De Joaquín Crespo a Hugo Chávez, por Simón Boccanegra
El general Joaquín Crespo, caudillo llanero del siglo XIX y presidente de la República, forjado a plomo en nuestras interminables refriegas civiles de aquella centuria, pasaba una vez en su coche por una calle aledaña a la universidad, que entonces funcionaba en la cuadra de Monjas a San Francisco, frente al Capitolio. Unos estudiantes que lo divisaron, comenzaron a pitarlo. El jalabolas de turno que acompañaba al Presidente, pidió su autorización para echarles «gas del bueno», o sea, mandar a darles unos planazos y tal vez hasta arrestarlos.
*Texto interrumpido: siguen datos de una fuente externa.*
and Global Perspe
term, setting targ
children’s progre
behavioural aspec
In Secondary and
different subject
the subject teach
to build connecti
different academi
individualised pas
Crespo lo miró extrañado. «¿Qué le pasa, hombre? Tranquilícese. Con no pasar más por esta esquina tenemos». Viene a la memoria la anécdota cuando uno oye a Chacumbele tronando contra los estudiantes. Qué diferencia entre quien se siente seguro de sí mismo y el que es puro buchipluma. Qué fácil mandar a gritos y amenazas, sobre todo cuando se disfruta de las confortables y abrigadas alturas del poder, donde no llega «gas del bueno». Qué fácil lanzar la policía o la Guardia Nacional contra estudiantes inermes, que no hacen otra cosa que ejercer un derecho cívico, al cual se le atribuye una intención desestabilizadora. Se comprende que el picado de culebra se asuste de un bejuco, pero Chacumbele debería haber superado ya el trauma del 11A. Sin embargo, no es así. A cada rato repite que él no es el mismo del 11A, que ese Chávez ingenuo «quedó atrás», que ya no es el mismo «pendejo» de aquellos tiempos. ¿Se imaginan ustedes, amigos lectores, al general Joaquín Crespo en una quejumbre perpetua?